House debates

Tuesday, 3 February 2009

Questions without Notice

Nation Building and Jobs Plan

3:37 pm

Photo of Wayne SwanWayne Swan (Lilley, Australian Labor Party, Treasurer) Share this | Hansard source

I thank the member for Hasluck for her very important question, because the Nation Building and Jobs Plan announced today is very important to support jobs. Of course, the good news today is that this plan is backed by a further decision by the Reserve Bank board to reduce rates by a further 100 basis points. What we have is fiscal policy and monetary policy moving very strongly in the same direction. I also welcome the decision of the Westpac bank to pass that on in full, and I repeat what the Prime Minister said earlier: we do expect other banks to pass this rate cut on in a timely way. Because of the global financial crisis and the global recession that it has caused, we need fiscal policy and monetary policy working strongly together. And they are—they are working in tandem—and the Reserve Bank board have acknowledged that in their statement today. The challenge that we face is so serious that we do need all elements of policy, all elements of government, all regulators and everyone in the community working together to support jobs. This plan will support 90,000 jobs over two years.

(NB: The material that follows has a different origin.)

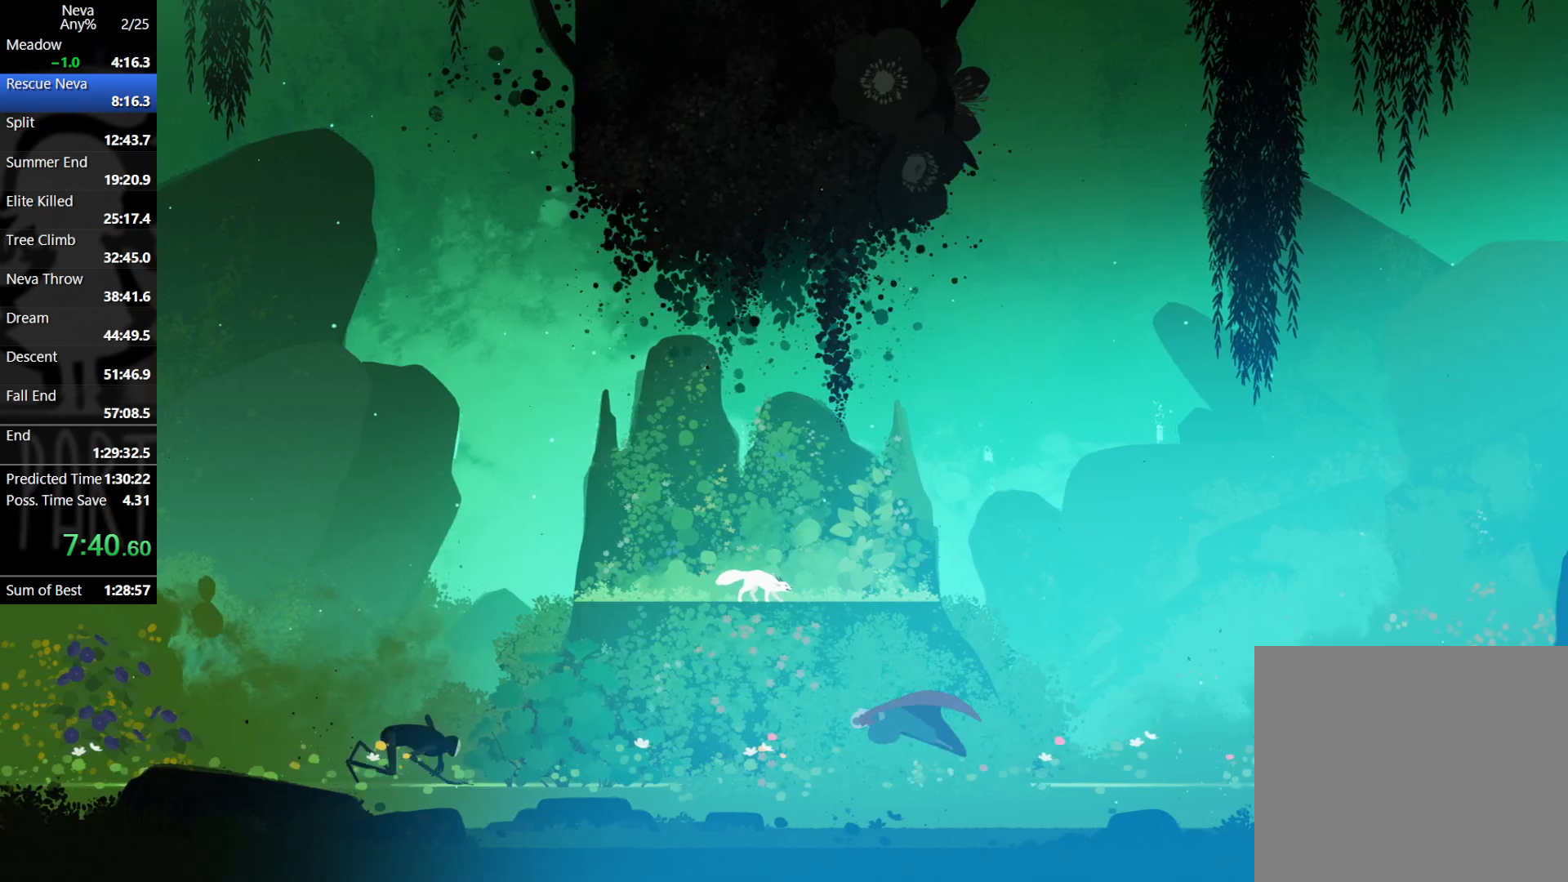
{"buttons": ["SQUARE"], "left_stick": "left", "events": [[50, "CIRCLE", "up"], [83, "CROSS", "up"], [450, "SQUARE", "down"]]}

I want to talk about a couple of elements of this plan, because the Leader of the Opposition, in his comments before, was simply all over the place. The first point of the plan is that we are going to spend $28.8 billion to build the schools and roads and homes and communities and to have the energy efficiency we all need for a future economy. These are measures which will make Australia a better place. But, most importantly—and this is the dual benefit we get from this sort of investment—it will create jobs directly. I was gobsmacked when the Leader of the Opposition was talking before about the building of schools. He was somehow unaware that that involved the private sector. I do not know where he has been for the last 20 or 30 years, but this program will support thousands of jobs in the building and construction sector of this country, not only across our capital cities but in just about every community in this great nation. That is why it deserves the support of those opposite. Why do we have a measure like this? It is because the global recession has produced a collapse in private business investment, so what we are moving to do is to put in place public investment. In so doing, we have the full support of the private sector in this country—but, apparently, not the Leader of the Opposition.

The second part of the package is a $12.7 billion boost to consumption so we can support jobs now. The Leader of the Opposition, that disciple of Milton Friedman, is out there with an argument that somehow, instead of making lump sum payments now, what we should have done was to bring forward the 1 July tax cuts. That is his argument. Is that correct? Is that what the opposition’s position is?